» **TASK GOAL**: Here is the task for the records below: repeat exactly the lines from the one with "½ | 1,288.35 |" to the one with "10 | 1,292.11 |", both included, and nothing else.

» **RECORD EXCERPTS**:
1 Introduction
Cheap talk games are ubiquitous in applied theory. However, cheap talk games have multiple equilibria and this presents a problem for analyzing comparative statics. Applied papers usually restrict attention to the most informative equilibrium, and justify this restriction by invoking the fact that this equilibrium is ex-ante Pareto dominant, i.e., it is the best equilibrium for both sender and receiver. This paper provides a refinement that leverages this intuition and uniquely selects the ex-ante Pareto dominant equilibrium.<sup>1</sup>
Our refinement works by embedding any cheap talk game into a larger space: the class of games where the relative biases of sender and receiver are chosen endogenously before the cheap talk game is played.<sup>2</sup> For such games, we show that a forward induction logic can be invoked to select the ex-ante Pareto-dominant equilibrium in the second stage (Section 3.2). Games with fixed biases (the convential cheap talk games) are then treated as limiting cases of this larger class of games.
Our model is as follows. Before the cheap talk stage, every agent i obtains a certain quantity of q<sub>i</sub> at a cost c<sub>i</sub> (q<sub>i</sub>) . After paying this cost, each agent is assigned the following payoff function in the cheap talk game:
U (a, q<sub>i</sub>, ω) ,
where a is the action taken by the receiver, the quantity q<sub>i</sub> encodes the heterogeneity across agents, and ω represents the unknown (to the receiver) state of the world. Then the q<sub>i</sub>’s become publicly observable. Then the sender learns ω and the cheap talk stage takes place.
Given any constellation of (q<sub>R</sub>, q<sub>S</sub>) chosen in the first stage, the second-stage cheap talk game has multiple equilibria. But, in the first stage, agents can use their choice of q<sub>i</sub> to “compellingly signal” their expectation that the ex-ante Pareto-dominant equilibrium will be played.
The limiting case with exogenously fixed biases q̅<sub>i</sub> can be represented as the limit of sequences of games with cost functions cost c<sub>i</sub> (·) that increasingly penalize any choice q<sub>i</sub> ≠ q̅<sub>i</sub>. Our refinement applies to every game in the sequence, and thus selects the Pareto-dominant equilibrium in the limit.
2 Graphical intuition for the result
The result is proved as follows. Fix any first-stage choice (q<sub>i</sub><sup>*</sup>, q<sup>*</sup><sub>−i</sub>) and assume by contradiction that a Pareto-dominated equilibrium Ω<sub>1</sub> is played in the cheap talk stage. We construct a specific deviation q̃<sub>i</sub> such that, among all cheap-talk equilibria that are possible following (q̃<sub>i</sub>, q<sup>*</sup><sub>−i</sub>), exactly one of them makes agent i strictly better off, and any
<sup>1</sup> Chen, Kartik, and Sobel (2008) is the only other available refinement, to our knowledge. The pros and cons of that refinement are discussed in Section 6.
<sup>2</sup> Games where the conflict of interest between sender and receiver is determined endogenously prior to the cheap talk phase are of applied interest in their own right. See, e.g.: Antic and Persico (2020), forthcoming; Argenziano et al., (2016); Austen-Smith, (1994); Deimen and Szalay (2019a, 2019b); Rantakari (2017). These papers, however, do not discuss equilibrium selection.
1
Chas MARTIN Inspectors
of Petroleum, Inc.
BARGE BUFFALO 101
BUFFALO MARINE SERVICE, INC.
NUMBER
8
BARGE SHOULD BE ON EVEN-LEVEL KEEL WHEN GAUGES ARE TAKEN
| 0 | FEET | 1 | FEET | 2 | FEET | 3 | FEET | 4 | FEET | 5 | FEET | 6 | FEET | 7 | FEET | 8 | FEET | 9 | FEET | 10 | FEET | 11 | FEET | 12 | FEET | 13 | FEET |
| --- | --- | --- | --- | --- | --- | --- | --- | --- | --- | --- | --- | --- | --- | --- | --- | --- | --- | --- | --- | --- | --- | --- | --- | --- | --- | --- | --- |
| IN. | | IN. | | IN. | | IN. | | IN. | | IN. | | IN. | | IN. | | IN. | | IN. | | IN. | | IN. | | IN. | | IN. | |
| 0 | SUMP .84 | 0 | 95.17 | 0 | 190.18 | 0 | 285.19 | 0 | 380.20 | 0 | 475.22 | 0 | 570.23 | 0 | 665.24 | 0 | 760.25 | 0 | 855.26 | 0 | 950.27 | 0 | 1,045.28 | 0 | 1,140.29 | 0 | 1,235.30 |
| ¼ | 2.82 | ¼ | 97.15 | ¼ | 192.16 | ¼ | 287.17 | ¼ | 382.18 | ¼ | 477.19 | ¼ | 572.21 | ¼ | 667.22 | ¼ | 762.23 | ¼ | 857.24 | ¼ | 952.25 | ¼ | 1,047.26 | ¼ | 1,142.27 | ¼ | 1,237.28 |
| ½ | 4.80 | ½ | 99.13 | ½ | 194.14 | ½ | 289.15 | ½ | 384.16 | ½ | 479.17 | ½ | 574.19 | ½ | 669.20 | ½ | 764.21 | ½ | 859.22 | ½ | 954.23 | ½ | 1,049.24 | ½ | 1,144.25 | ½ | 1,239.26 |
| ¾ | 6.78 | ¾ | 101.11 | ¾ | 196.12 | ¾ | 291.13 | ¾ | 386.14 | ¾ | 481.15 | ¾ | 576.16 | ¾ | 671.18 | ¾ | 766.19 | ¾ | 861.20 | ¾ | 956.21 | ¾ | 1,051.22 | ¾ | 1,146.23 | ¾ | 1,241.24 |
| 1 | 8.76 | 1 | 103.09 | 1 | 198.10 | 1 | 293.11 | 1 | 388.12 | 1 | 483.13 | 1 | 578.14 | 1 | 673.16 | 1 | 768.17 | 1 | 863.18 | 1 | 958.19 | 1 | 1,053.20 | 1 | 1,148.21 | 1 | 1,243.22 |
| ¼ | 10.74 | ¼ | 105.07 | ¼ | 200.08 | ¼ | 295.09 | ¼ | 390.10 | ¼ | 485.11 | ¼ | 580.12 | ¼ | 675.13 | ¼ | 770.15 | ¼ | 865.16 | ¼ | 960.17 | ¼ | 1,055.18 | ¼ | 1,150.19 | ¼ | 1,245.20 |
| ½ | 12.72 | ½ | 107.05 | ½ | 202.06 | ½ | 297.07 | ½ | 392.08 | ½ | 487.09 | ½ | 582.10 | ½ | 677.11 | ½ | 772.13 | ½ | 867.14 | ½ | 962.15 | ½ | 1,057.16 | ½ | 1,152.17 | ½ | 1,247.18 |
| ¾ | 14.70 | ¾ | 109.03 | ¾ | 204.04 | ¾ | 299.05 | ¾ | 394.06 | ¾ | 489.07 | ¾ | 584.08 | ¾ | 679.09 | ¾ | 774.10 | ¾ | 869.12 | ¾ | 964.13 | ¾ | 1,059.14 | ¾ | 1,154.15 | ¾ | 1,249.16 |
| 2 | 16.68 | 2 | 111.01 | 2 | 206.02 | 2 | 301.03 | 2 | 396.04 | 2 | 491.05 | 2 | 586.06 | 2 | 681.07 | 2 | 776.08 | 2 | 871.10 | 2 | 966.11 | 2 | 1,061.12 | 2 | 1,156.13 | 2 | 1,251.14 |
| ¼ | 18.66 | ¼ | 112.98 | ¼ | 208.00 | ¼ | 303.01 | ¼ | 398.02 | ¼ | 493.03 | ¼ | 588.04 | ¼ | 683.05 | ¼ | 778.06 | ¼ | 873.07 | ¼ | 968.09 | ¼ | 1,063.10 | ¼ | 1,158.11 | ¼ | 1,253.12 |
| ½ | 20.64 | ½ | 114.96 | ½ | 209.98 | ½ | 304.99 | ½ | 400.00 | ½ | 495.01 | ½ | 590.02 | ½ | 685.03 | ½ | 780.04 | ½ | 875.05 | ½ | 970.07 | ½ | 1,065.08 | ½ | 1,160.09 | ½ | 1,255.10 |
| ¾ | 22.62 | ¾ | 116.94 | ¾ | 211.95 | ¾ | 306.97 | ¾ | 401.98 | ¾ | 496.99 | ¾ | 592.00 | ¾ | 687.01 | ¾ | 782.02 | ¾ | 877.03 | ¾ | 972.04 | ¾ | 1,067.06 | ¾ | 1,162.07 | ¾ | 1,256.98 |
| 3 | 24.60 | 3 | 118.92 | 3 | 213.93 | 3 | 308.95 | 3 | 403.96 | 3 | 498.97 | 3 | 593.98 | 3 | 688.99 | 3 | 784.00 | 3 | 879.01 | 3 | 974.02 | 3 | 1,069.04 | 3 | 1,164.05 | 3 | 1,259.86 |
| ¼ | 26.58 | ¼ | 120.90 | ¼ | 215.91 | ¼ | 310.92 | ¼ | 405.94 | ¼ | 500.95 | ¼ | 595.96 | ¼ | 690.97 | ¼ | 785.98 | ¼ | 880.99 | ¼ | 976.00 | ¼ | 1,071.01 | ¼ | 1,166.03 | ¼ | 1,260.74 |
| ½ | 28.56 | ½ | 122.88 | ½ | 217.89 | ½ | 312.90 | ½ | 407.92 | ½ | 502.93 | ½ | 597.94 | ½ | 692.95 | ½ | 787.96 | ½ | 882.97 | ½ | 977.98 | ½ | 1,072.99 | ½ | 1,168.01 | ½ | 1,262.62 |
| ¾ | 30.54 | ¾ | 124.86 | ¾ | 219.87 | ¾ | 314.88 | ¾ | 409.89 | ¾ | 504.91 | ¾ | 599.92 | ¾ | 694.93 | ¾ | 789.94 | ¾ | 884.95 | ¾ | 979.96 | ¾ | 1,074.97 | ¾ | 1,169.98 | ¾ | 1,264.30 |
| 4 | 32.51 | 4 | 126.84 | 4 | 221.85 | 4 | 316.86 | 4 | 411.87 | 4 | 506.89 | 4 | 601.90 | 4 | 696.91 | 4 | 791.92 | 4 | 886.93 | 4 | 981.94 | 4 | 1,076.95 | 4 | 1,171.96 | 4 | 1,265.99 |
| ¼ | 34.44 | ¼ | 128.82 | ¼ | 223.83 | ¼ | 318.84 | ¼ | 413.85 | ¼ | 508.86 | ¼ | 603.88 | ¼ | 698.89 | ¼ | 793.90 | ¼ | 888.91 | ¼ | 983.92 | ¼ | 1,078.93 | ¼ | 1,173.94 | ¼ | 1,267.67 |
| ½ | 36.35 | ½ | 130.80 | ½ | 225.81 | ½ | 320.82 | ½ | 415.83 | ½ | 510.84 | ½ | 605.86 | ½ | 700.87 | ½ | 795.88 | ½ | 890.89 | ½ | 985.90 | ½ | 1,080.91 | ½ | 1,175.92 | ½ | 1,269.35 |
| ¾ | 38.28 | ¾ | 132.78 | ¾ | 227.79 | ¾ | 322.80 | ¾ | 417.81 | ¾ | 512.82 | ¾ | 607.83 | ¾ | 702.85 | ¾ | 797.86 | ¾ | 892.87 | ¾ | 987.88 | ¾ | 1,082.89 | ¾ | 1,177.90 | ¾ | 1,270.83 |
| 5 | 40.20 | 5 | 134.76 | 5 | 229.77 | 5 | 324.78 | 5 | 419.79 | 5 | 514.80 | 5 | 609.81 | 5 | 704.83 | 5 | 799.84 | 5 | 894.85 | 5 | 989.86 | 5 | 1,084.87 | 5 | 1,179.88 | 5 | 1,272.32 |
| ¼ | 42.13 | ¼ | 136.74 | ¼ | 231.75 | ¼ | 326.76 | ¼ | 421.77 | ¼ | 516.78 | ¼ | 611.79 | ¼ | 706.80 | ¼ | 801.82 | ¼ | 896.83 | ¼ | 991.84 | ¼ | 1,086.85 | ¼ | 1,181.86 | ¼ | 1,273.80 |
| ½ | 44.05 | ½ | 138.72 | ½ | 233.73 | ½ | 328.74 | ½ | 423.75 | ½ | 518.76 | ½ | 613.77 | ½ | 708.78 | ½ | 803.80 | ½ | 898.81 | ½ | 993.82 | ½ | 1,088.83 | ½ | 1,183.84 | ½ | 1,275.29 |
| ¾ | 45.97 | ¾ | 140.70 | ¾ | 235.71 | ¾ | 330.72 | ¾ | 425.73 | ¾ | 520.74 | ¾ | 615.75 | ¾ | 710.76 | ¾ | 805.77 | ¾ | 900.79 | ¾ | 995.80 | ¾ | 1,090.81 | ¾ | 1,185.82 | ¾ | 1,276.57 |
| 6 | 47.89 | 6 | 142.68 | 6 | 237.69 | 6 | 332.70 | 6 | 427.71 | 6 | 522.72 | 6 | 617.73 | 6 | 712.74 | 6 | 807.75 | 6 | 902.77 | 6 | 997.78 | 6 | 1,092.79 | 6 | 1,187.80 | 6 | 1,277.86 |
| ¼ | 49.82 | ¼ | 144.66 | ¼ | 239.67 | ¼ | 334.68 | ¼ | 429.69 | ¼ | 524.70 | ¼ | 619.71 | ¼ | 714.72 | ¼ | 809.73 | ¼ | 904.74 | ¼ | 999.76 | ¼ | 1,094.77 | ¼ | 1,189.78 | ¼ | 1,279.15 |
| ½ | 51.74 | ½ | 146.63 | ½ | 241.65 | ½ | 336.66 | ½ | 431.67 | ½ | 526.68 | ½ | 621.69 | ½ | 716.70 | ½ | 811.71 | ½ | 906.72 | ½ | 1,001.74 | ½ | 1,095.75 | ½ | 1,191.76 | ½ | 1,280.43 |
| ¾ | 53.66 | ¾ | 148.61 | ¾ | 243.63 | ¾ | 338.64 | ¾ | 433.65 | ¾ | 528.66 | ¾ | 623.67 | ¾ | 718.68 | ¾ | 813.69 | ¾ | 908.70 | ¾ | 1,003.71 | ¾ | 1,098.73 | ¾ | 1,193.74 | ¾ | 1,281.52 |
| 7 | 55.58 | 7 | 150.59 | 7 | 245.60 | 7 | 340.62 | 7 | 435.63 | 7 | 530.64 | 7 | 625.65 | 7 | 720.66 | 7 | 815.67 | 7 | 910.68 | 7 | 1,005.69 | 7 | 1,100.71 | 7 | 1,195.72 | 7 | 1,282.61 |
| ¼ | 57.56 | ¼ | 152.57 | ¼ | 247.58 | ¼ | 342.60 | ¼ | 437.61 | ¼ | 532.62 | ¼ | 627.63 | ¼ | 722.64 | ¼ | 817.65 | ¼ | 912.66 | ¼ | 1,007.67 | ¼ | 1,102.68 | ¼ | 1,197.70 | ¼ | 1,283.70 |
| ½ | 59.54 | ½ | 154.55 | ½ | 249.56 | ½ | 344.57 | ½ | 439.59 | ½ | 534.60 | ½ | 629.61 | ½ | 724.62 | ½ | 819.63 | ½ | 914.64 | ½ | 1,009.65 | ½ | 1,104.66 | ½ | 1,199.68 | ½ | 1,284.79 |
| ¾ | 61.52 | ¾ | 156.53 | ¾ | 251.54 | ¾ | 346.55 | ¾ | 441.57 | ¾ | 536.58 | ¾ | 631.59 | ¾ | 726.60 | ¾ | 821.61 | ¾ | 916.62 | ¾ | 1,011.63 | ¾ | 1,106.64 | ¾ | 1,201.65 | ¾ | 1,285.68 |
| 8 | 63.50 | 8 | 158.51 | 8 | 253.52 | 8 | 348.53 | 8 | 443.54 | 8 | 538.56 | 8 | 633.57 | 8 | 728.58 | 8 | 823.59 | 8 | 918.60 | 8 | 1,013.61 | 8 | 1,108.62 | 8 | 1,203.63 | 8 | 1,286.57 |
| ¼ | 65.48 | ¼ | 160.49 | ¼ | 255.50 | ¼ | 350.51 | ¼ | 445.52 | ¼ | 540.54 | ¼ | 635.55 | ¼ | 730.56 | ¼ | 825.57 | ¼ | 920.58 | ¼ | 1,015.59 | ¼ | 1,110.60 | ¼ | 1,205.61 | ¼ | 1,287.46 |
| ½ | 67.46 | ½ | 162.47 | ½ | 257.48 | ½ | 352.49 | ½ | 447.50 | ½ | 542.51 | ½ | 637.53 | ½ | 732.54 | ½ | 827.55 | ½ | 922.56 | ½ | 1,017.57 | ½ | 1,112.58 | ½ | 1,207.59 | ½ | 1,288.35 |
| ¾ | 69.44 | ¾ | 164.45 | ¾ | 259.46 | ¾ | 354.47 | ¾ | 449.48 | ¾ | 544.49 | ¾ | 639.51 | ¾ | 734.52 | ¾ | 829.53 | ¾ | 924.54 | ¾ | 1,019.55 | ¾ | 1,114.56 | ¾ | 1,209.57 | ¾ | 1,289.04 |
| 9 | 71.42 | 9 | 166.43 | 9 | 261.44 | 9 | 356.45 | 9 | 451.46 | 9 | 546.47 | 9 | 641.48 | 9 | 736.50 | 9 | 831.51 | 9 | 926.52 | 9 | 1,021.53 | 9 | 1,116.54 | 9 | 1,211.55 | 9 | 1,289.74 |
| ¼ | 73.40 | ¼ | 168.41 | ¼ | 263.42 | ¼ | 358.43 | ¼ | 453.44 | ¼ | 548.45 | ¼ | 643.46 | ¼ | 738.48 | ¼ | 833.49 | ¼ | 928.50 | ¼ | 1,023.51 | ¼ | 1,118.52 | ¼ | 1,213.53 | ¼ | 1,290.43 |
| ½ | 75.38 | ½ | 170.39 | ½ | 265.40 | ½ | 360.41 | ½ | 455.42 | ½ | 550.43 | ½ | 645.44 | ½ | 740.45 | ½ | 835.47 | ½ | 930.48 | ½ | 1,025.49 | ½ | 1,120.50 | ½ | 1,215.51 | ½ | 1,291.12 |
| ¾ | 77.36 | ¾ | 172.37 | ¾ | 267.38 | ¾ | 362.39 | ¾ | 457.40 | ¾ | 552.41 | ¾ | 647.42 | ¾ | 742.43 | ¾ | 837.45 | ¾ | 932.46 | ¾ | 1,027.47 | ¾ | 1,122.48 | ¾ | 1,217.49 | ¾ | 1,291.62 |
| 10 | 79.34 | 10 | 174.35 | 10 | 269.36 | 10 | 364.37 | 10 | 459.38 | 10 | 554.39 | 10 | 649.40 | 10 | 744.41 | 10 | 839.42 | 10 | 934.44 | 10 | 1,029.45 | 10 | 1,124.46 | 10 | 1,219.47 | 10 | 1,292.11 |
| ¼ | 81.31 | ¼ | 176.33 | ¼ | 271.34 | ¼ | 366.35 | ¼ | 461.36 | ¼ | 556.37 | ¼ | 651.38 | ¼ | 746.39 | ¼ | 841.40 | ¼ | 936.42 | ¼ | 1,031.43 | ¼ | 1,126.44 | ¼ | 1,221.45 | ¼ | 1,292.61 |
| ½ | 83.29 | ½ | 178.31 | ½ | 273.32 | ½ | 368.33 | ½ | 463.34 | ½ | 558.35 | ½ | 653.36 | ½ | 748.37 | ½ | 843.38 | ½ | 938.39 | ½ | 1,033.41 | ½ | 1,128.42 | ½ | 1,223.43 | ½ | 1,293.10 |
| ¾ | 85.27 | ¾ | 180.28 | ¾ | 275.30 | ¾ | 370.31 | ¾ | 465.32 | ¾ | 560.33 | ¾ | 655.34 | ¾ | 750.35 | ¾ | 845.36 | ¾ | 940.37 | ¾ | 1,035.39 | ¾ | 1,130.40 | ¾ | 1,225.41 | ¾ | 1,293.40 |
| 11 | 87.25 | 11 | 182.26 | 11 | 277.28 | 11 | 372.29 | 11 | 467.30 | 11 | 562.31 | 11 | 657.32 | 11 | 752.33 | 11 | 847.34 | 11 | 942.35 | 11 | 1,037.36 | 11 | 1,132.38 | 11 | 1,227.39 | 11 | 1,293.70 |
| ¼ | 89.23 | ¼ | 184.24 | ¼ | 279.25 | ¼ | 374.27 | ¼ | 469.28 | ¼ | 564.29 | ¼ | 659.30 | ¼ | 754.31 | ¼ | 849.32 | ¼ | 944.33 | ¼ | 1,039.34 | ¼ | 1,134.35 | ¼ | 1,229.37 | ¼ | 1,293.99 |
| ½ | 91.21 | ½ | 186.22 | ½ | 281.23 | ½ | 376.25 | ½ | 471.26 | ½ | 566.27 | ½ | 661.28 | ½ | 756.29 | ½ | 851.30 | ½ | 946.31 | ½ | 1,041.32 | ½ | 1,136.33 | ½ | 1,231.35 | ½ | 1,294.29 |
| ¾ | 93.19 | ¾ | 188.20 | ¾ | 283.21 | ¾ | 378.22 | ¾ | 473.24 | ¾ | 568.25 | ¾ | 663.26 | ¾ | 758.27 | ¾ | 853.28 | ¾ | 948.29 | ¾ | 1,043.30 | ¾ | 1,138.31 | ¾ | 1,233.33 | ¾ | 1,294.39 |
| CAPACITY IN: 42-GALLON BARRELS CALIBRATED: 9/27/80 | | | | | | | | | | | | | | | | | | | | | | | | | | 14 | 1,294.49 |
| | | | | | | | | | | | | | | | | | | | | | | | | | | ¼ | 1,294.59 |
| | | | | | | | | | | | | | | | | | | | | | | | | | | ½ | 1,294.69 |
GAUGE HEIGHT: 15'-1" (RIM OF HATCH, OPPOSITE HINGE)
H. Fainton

» **RESPONSE TO THE TASK**:
| ½ | 67.46 | ½ | 162.47 | ½ | 257.48 | ½ | 352.49 | ½ | 447.50 | ½ | 542.51 | ½ | 637.53 | ½ | 732.54 | ½ | 827.55 | ½ | 922.56 | ½ | 1,017.57 | ½ | 1,112.58 | ½ | 1,207.59 | ½ | 1,288.35 |
| ¾ | 69.44 | ¾ | 164.45 | ¾ | 259.46 | ¾ | 354.47 | ¾ | 449.48 | ¾ | 544.49 | ¾ | 639.51 | ¾ | 734.52 | ¾ | 829.53 | ¾ | 924.54 | ¾ | 1,019.55 | ¾ | 1,114.56 | ¾ | 1,209.57 | ¾ | 1,289.04 |
| 9 | 71.42 | 9 | 166.43 | 9 | 261.44 | 9 | 356.45 | 9 | 451.46 | 9 | 546.47 | 9 | 641.48 | 9 | 736.50 | 9 | 831.51 | 9 | 926.52 | 9 | 1,021.53 | 9 | 1,116.54 | 9 | 1,211.55 | 9 | 1,289.74 |
| ¼ | 73.40 | ¼ | 168.41 | ¼ | 263.42 | ¼ | 358.43 | ¼ | 453.44 | ¼ | 548.45 | ¼ | 643.46 | ¼ | 738.48 | ¼ | 833.49 | ¼ | 928.50 | ¼ | 1,023.51 | ¼ | 1,118.52 | ¼ | 1,213.53 | ¼ | 1,290.43 |
| ½ | 75.38 | ½ | 170.39 | ½ | 265.40 | ½ | 360.41 | ½ | 455.42 | ½ | 550.43 | ½ | 645.44 | ½ | 740.45 | ½ | 835.47 | ½ | 930.48 | ½ | 1,025.49 | ½ | 1,120.50 | ½ | 1,215.51 | ½ | 1,291.12 |
| ¾ | 77.36 | ¾ | 172.37 | ¾ | 267.38 | ¾ | 362.39 | ¾ | 457.40 | ¾ | 552.41 | ¾ | 647.42 | ¾ | 742.43 | ¾ | 837.45 | ¾ | 932.46 | ¾ | 1,027.47 | ¾ | 1,122.48 | ¾ | 1,217.49 | ¾ | 1,291.62 |
| 10 | 79.34 | 10 | 174.35 | 10 | 269.36 | 10 | 364.37 | 10 | 459.38 | 10 | 554.39 | 10 | 649.40 | 10 | 744.41 | 10 | 839.42 | 10 | 934.44 | 10 | 1,029.45 | 10 | 1,124.46 | 10 | 1,219.47 | 10 | 1,292.11 |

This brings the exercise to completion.